Philippe Lejeune.
LA PUNITION DES ENFANTS lecture d'un aveu de Rousseau.
Le refus de lire
En racontant l'épisode de la fessée donnée par Mlle Lambercier * Rousseau fait « le premier pas et le plus pénible dans le labyrinthe obscur et fangeux de (ses) confessions ». C'est le pas le plus célèbre : mais peut- être aussi le pas le plus méconnu, le texte le moins lu. L'incongruité bloque toute réflexion. Le lecteur se sent tenu de réagir rapidement, il n'a pas le temps de lire. Aussi ce qui domine est-il la réaction d'humeur, qui masque le refus de lire.
Les réactions des premiers lecteurs de 1782 marquent toutes une totale incompréhension, aussi bien chez les partisans de Rousseau que chez ses adversaires. Ces derniers s'étonnent qu'il ait prétendu intéresser le public par tant de « niaiseries puériles », tant de détails sans intérêt, qui « impatientent » le lecteur 2; certains isolent au milieu de ces bagatelles insignifiantes la fessée, pour en signaler le scandale en ironisant. Ainsi le critique de L'Année littéraire, qui trouve tous les détails du premier livre très ordinaires, mais... :
mais ce qui n'est pas commun assurément, ce qu'on peut remarquer comme rare, extraordinaire, unique, c'est l'explication curieuse et détaillée des sensations qu'il éprouva lorsque le châtiment des enfants lui fut infligé par la main de Mademoiselle Lambercier, sœur de son maître de pension; si le trop sincère Jean-Jacques n'avait aucun respect pour la pudeur, s'il ne craignait point de blesser la délicatesse de ses lecteurs, par des idées aussi étranges, il devait du moins redouter la honte et le mépris que le monde attache à des goûts bizarres qui annoncent une organisation vicieuse; cet aveu d'une faiblesse involontaire, mais extravagante, fait au public sans nécessité, sans aucun fruit, doit étonner les uns, faire rougir les autres, fournir au plus grand nombre une source intarissable de mauvaises plaisanteries, et imprimer à la mémoire de Rousseau un ridicule ineffaçable *.

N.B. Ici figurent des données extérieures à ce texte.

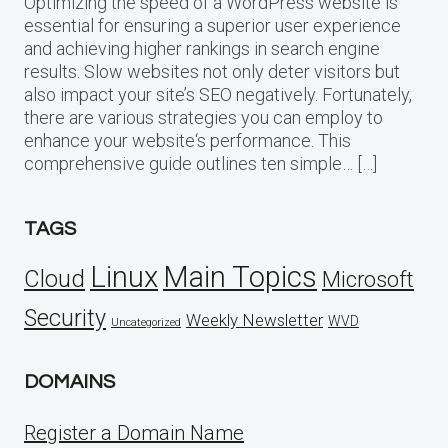
Optimizing the speed of a WordPress website is
essential for ensuring a superior user experience
and achieving higher rankings in search engine
results. Slow websites not only deter visitors but
also impact your site’s SEO negatively. Fortunately,
there are various strategies you can employ to
enhance your website‘s performance. This
comprehensive guide outlines ten simple… […]
TAGS
Linux
Main Topics
Cloud
Microsoft
Security
Weekly Newsletter
WVD
Uncategorized
DOMAINS
Register a Domain Name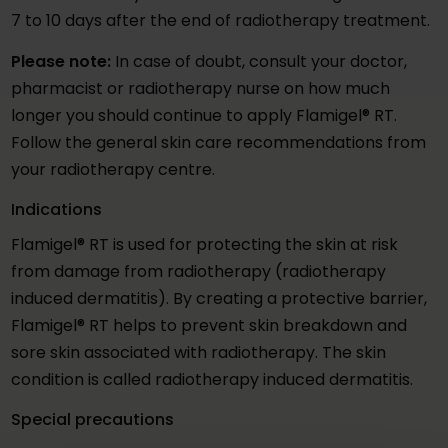
7 to 10 days after the end of radiotherapy treatment.
Please note:
In case of doubt, consult your doctor,
pharmacist or radiotherapy nurse on how much
longer you should continue to apply Flamigel® RT.
Follow the general skin care recommendations from
your radiotherapy centre.
Indications
Flamigel® RT is used for protecting the skin at risk
from damage from radiotherapy (radiotherapy
induced dermatitis). By creating a protective barrier,
Flamigel® RT helps to prevent skin breakdown and
sore skin associated with radiotherapy. The skin
condition is called radiotherapy induced dermatitis.
Special precautions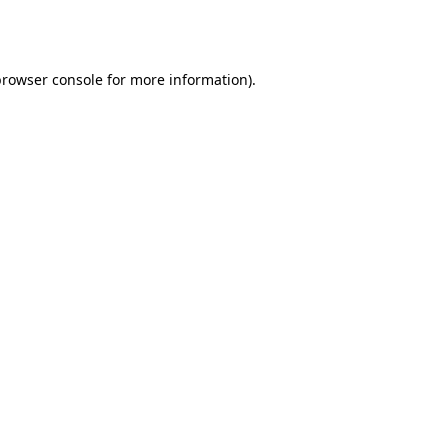
rowser console
for more information).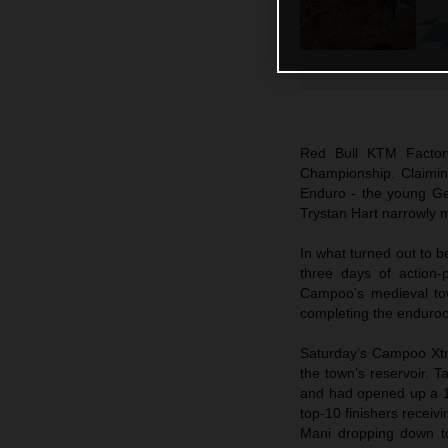
Red Bull KTM Factor
Championship. Claiming
Enduro - the young Ge
Trystan Hart narrowly m
In what turned out to b
three days of action-
Campoo’s medieval tow
completing the enduroc
Saturday’s Campoo Xtr
the town’s reservoir. T
and had opened up a 1
top-10 finishers receiv
Mani dropping down to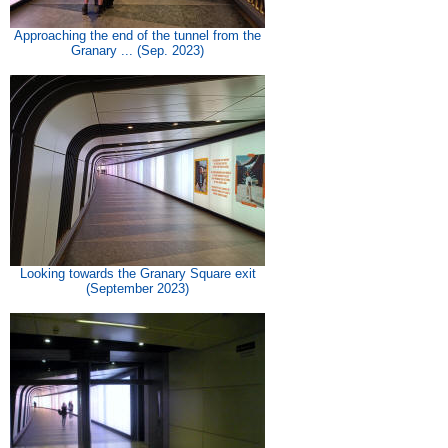
Approaching the end of the tunnel from the
Granary ... (Sep. 2023)
Looking towards the Granary Square exit
(September 2023)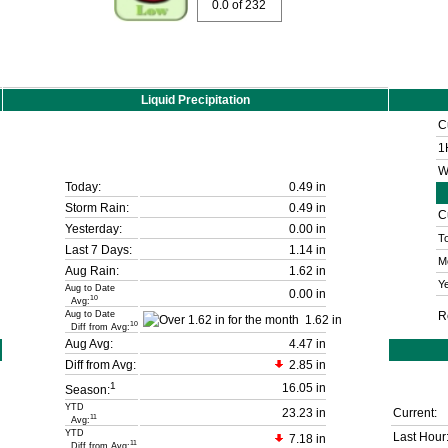
0.0
of 232
Liquid Precipitation
C
1
W
Today:
0.49 in
Storm Rain:
0.49 in
C
Yesterday:
0.00 in
T
Last 7 Days:
1.14 in
M
Aug Rain:
1.62 in
Ye
Aug to Date
0.00 in
10
Avg:
Aug to Date
R
1.62 in
10
Diff from Avg:
Aug Avg:
4.47 in
Diff from Avg:
2.85 in
1
16.05 in
Season:
YTD
23.23 in
Current:
11
Avg:
YTD
Last Hour
7.18 in
11
Diff from Avg:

1. Pour l'étude des textes des Confessions, les références des citations renvoient au tome I des Œuvres de Rousseau dans l'édition de la Pléiade, 1959.
2. Cf. pour cette réaction La Harpe, Correspondance littéraire, 1801, t. III, p. 373 (lettre CLXVIII); le Journal des gens du monde, 1782, t. I, p. 107.
3. L'Année littéraire, 1782, t. IV, p. 155-156; sur cette réaction de dégoût, voir aussi la lettre de Mme de Boufflers à Gustave III, du 1er mai 1782; sur l'attention privilégiée accordée à la fessée, voir la manière dont Bachaumont la transforme en une « anecdote curieuse » dans ses Mémoires secrets (t. XX, p. 272).